Entropy conservation in simulations of magnetic reconnection

Entropy and mass conservation are investigated for the dynamic field evolution associated with fast magnetic reconnection, based on the "Newton Challenge" problem [Birn , Geophys. Res. Lett. 32, L06105 (2005)]. In this problem, the formation of a thin current sheet and magnetic reconnection are initiated in a plane Harris-type current sheet by temporally limited, spatially varying, inflow of magnetic flux. Using resistive magnetohydrodynamic (MHD) and particle-in-cell (PIC) simulations, specifically the entropy and mass integrated along the magnetic flux tubes are compared between the simulations. In the MHD simulation these should be exactly conserved quantities, when slippage and Ohmic dissipation are negligible. It is shown that there is very good agreement between the conservation of these quantities in the two simulation approaches, despite the effects of dissipation, provided that the resistivity in the MHD simulation is strongly localized.
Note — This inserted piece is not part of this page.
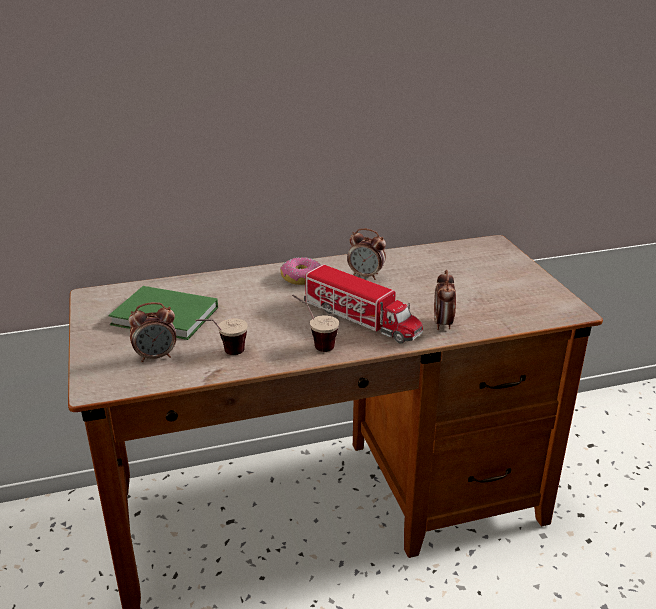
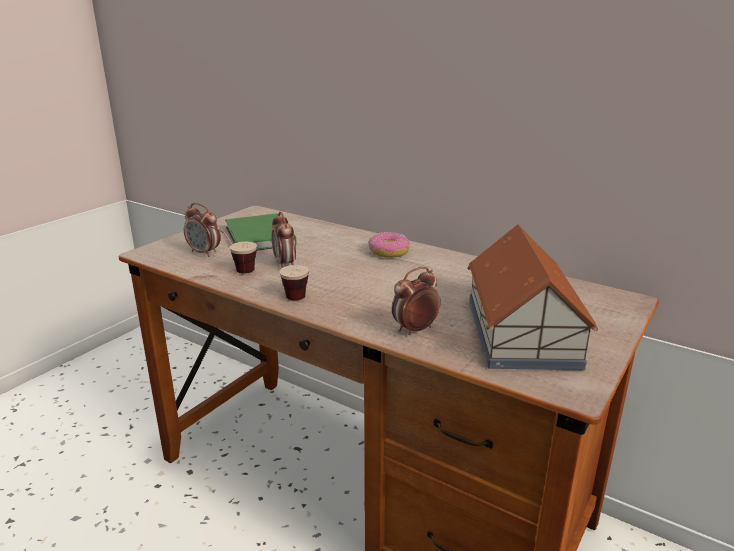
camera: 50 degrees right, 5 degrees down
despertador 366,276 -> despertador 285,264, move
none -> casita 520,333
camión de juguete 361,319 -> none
This demonstrates that dissipation is highly localized in the PIC simulation also, and that heat flux across magnetic flux tubes has negligible effect as well, so that the entropy increase on a full flux tube remains small even during reconnection. The mass conservation also implies that the frozen-in flux condition of ideal MHD is a good integral approximation outside the reconnection site. This result lends support for using the entropy-conserving MHD approach not only before and after reconnection but even as a constraint connecting the two phases. (c) 2006 American Institute of Physics.